Dataset extract
====

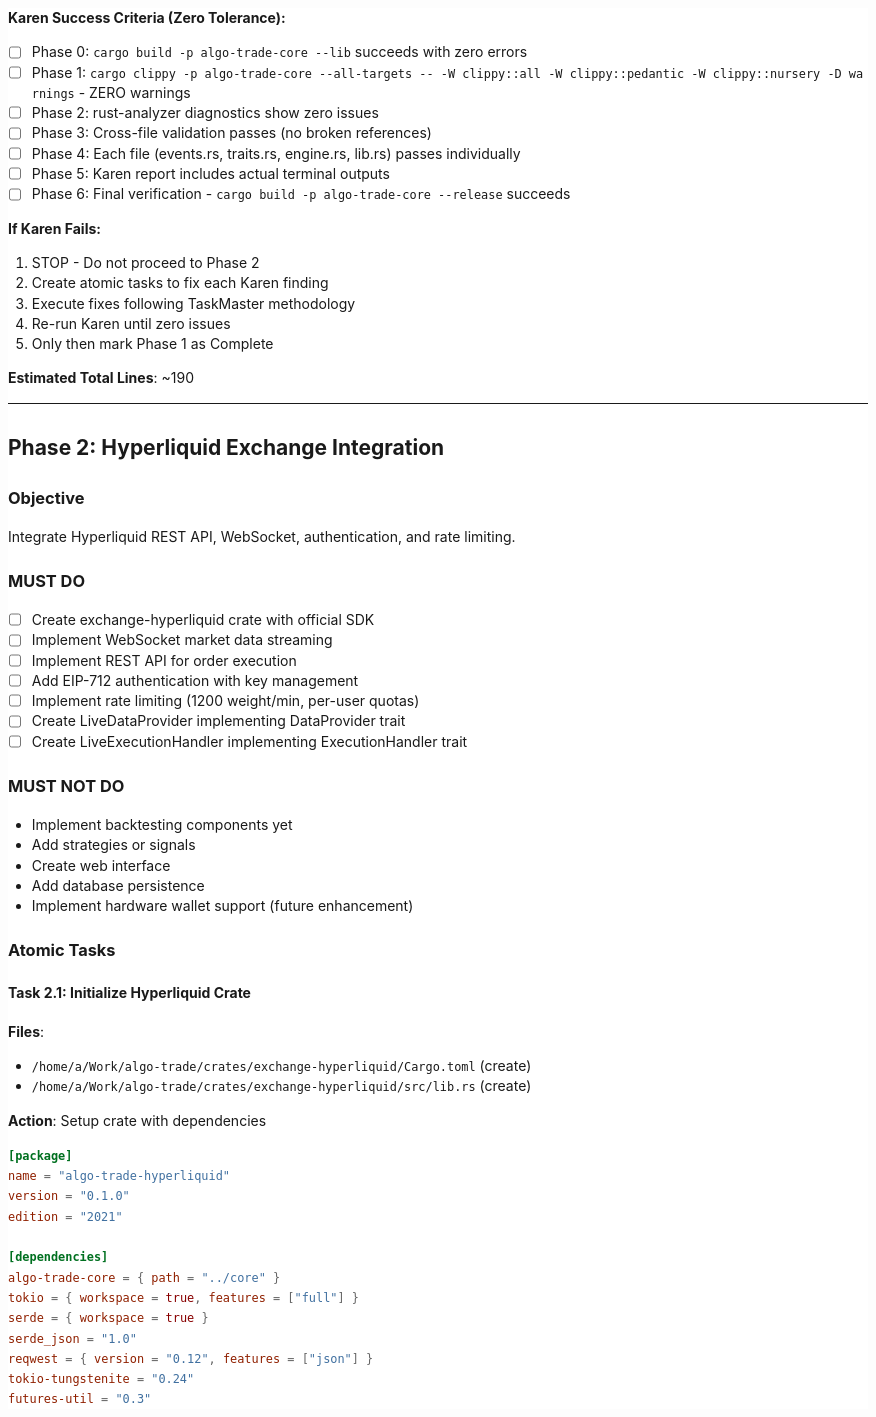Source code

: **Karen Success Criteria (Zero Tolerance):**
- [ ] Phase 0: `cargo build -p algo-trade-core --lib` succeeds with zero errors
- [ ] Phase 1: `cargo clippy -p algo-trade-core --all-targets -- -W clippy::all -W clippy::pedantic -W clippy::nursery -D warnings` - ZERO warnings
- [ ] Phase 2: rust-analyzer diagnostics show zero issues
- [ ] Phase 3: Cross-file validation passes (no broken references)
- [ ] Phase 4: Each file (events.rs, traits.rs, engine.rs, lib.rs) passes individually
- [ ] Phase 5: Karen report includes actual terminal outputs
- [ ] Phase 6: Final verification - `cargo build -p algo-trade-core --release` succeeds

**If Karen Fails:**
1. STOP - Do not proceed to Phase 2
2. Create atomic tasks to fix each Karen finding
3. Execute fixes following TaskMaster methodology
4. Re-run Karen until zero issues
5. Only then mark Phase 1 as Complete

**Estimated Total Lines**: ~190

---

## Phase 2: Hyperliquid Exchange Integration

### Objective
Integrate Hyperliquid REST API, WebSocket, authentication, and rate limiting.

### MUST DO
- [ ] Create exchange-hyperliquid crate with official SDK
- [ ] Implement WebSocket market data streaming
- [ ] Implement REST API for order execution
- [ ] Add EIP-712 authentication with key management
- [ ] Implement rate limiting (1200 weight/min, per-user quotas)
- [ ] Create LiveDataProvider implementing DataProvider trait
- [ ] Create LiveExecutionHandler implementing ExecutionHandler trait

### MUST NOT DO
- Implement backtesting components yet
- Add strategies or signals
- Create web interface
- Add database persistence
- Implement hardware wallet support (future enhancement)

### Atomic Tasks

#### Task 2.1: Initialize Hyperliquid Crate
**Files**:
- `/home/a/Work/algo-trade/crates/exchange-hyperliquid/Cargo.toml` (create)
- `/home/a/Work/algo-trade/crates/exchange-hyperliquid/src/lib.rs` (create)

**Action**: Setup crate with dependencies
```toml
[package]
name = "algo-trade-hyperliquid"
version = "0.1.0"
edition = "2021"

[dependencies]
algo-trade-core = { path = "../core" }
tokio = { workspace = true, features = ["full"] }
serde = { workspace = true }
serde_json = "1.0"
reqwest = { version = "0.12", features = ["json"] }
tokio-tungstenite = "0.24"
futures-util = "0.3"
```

====

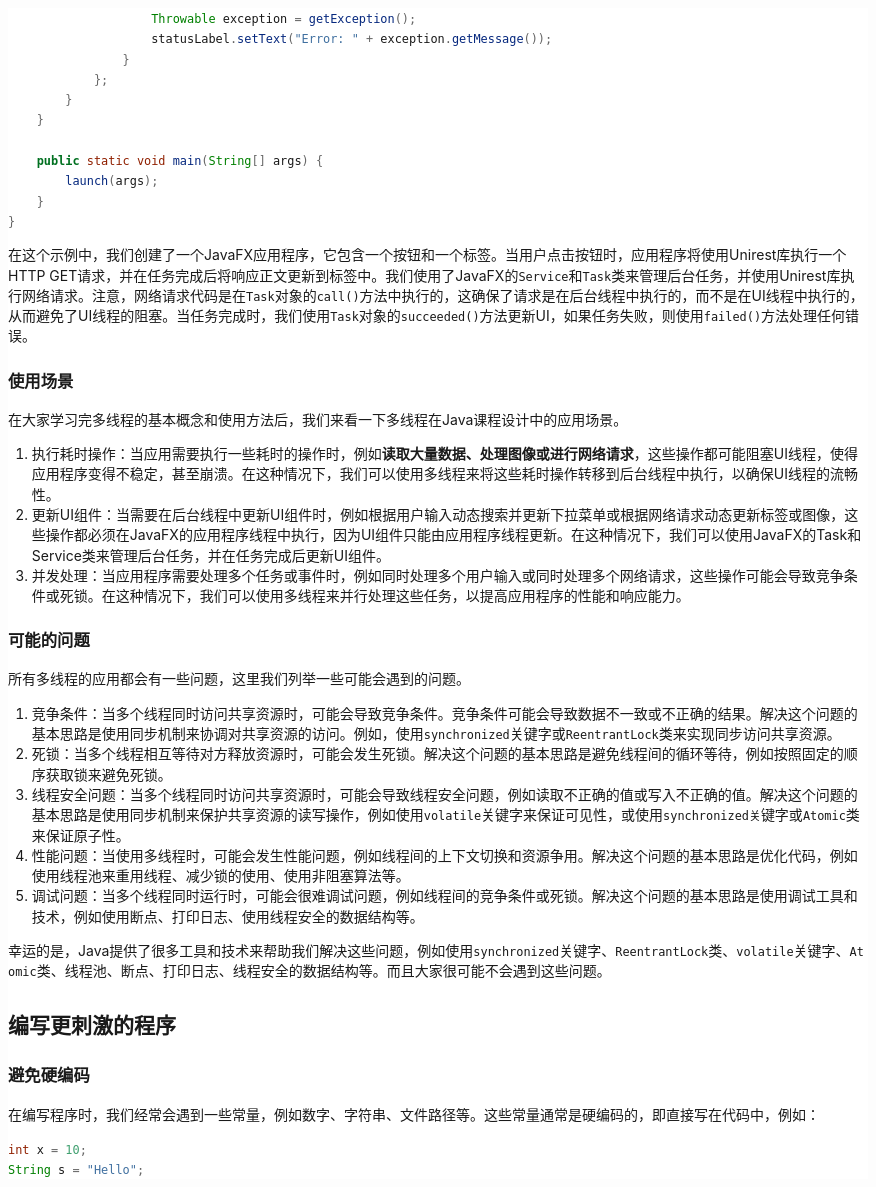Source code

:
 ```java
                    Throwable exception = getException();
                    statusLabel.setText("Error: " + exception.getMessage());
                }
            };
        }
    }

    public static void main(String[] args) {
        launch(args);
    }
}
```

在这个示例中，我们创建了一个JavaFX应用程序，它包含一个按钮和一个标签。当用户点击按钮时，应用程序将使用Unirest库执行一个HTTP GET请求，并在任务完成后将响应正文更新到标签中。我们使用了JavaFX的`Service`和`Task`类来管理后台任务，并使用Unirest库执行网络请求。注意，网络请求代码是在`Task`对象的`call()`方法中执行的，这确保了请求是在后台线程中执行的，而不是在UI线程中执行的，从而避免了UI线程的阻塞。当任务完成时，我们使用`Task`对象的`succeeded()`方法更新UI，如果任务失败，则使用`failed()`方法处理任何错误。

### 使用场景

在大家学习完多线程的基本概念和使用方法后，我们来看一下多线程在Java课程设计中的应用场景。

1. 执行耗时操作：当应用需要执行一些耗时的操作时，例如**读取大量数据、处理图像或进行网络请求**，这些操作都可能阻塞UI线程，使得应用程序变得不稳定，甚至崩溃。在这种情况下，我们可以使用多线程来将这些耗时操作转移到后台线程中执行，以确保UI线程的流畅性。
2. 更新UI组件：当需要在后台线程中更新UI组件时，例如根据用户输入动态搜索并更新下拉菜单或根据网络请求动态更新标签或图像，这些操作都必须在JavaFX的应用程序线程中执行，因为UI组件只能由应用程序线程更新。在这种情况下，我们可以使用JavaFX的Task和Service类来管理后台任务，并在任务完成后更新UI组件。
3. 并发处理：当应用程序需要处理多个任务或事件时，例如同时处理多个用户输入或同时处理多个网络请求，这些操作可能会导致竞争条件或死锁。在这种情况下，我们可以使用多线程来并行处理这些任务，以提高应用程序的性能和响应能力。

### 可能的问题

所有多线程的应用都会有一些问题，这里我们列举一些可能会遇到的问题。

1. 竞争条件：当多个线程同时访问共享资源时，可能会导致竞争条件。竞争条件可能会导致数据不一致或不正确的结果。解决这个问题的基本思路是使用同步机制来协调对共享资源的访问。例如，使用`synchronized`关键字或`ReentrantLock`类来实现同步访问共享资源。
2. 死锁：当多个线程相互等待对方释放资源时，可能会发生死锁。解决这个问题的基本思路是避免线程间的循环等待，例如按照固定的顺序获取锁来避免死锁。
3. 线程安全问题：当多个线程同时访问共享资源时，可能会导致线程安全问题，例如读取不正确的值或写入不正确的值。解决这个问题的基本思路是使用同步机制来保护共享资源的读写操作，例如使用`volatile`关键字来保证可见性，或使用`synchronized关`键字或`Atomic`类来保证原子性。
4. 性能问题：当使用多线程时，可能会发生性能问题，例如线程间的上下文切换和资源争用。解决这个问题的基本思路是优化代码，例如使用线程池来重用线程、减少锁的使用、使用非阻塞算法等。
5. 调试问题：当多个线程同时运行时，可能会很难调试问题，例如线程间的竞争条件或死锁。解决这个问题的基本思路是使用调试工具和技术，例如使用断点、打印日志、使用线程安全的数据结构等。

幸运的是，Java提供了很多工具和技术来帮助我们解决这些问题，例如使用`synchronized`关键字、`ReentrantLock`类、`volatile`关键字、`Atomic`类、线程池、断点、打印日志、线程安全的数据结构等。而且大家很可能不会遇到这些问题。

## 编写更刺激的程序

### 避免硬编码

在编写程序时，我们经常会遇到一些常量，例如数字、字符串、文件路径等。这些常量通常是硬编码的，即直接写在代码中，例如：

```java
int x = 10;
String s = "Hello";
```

====

Your assignment
Would you retype exactly the lines above, from the line with "with zero errors" to the line with "- [ ] Phase 2: rust-analyzer", with both end lines kept and nothing more?

Answer section
- [ ] Phase 0: `cargo build -p algo-trade-core --lib` succeeds with zero errors
- [ ] Phase 1: `cargo clippy -p algo-trade-core --all-targets -- -W clippy::all -W clippy::pedantic -W clippy::nursery -D warnings` - ZERO warnings
- [ ] Phase 2: rust-analyzer diagnostics show zero issues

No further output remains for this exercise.